Frente a una literatura plagada de danzas de la muerte, se encuentran los escritos que hacen sarcasmo de ritos, creencias y la vida muelle de cuantos gozan de las prebendas religiosas (v.g. Cármina Burana). Son las cortes de vagaudas que, a la vez que cantan a la primavera y al amor, van haciendo befa en tabernas y plazas de ritos y sinecuras ligadas a lo religioso.
En el siguiente siglo, el hombre volvió la mirada hacia sí mismo. En primer lugar y por fuerza, la sociedad debía hacer frente al siniestro legado del pasado. El siglo XV inició una incipiente recuperación demográfica, económica, cultural, etc. que, además, propició el surgimiento de una nueva clase social ciudadana, la burguesía, si no en todas partes, sí en determinadas ciudades importantes de Europa.
Algunos hechos coadyuvaron a pensar de otro modo. Al rebufo de sus príncipes y de grandes pensadores, la sociedad se regenera, piensa de otro modo, atisba nuevos mundos y descubre otros gloriosos del pasado. Los planteamientos políticos de los príncipes, por más que se titularan cristianos y defendieran su fe, ya no son los mismos que antes, se van secularizando y rompen las ligaduras del imperio universal de la fe. Podríamos hablar de un “espíritu mundano” que hemos venido en llamar Renacimiento. Recordemos la diáspora de miles de grandes intelectuales, filósofos, literatos y científicos emigrados a Occidente tras la caída de Constantinopla en 1453. Para mí, ese año marca el quicio entre la Edad Media y el Renacimiento.
Este siglo trajo como consecuencia posterior, inicios del XVI, la quiebra del cristianismo –reforma luterana—y la paganización de la corte vaticana. Dentro de los postulados protestantes, está el admitir sin resistencia el poder de los príncipes y aceptar la progresiva secularización de las instituciones. O, en todo caso, admite todo esto como mal inevitable: las cosas son así y hay que admitirlas. Hasta los mismos papas se convirtieron en príncipes, los obispos en señores feudales y los cardenales en regentes de grandes territorios. Y aparecían ante la sociedad más como tales que como pastores de almas.
¿Y el pueblo? La historia al uso, y lo consignado hasta ahora se refiere a ella, siempre ha sido la que han forjado reyes, príncipes, grandes escritores, científicos, revolucionarios, personajes relevantes, nunca las masas.

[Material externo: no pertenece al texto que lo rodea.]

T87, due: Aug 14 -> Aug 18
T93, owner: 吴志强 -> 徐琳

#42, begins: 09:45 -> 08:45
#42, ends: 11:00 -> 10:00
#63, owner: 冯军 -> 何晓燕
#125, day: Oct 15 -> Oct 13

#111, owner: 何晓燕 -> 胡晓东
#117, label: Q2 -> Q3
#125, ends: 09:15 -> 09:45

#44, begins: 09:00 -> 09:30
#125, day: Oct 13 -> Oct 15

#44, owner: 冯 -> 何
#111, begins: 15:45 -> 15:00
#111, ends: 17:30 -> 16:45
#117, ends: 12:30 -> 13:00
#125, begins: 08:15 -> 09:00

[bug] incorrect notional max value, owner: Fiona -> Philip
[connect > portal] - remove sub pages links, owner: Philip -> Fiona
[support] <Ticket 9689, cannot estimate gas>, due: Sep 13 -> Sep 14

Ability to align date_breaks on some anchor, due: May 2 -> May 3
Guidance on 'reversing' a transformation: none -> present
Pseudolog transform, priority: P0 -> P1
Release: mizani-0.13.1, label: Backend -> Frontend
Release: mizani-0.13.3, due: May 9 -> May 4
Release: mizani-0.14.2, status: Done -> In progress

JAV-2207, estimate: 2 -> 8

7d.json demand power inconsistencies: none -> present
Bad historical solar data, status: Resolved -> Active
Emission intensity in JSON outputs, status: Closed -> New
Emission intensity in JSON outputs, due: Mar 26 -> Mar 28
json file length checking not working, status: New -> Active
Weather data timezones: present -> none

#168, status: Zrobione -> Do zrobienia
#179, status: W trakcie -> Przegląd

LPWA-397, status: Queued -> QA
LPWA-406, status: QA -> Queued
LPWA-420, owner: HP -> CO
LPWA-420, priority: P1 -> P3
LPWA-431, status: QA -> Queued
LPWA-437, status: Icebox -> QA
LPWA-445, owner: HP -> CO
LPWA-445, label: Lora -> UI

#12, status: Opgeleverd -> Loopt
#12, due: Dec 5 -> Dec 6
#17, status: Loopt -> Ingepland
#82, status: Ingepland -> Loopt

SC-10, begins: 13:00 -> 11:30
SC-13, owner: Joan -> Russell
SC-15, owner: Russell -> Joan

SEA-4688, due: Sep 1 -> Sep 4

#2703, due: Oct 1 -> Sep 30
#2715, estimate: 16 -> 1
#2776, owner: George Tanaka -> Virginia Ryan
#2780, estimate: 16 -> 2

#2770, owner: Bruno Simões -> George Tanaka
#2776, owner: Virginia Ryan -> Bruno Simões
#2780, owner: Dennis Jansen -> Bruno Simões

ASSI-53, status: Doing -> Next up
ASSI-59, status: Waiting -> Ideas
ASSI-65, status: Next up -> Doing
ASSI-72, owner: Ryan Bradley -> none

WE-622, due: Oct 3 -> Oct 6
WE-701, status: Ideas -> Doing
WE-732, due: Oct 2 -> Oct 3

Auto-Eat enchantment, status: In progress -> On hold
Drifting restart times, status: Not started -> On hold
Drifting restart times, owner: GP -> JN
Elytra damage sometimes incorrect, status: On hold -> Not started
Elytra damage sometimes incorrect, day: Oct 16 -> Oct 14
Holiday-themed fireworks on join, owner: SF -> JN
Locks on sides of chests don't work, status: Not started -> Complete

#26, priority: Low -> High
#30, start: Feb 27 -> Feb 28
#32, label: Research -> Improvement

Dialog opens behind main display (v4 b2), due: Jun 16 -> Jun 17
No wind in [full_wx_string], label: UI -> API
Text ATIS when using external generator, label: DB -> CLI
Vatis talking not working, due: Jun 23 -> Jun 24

Las gentes del común parecen no hacer historia. Se dejan llevar. Lo que piense la masa siempre irá al rebufo de los que la guían. Son decenios, a veces siglos, los que transcurren hasta hacer cambiar el pensamiento del pueblo. Caso “ilustrativo”, la Ilustración. Todo para el pueblo, pero sin el pueblo.
Sucede lo mismo con el pensamiento religioso. El cristianismo tardó muchísimos años en suplantar mitos y sobre todo supersticiones paganas, romanas y de pueblos periféricos, sobre todo. Todavía hoy subyacen creencias pre cristianas. Y, al contrario, vano intento el de aquellos que pretendían y pretenden desmontar creencias cristianas, raer credulidades, desnudar supersticiones, aventar milagrerías, prescindir de credos y racionalizar la vida. De esa inmovilidad de las masas se prevalen, por otra parte, las organizaciones que rigen las creencias. Arguyen, con razón, que los pastores de almas alimentan a las masas. Pero sucede, como contraprestación, que las masas sustentan la burocracia de la fe.
Así ha sido desde que Pablo de Tarso comenzó a convencer a comunidades de creyentes de que la nueva religión “salvaba”. Y el Vaticano sigue ahí. Y el obispo Fidel, ufano de pasado tan longevo, me espeta: “Dos mil años lleváis diciendo lo mismo...”. Cierto, le dije, pero también la religión egipcia vivió cuatro mil y ahora nadie reza a Osiris. Siglos vendrán.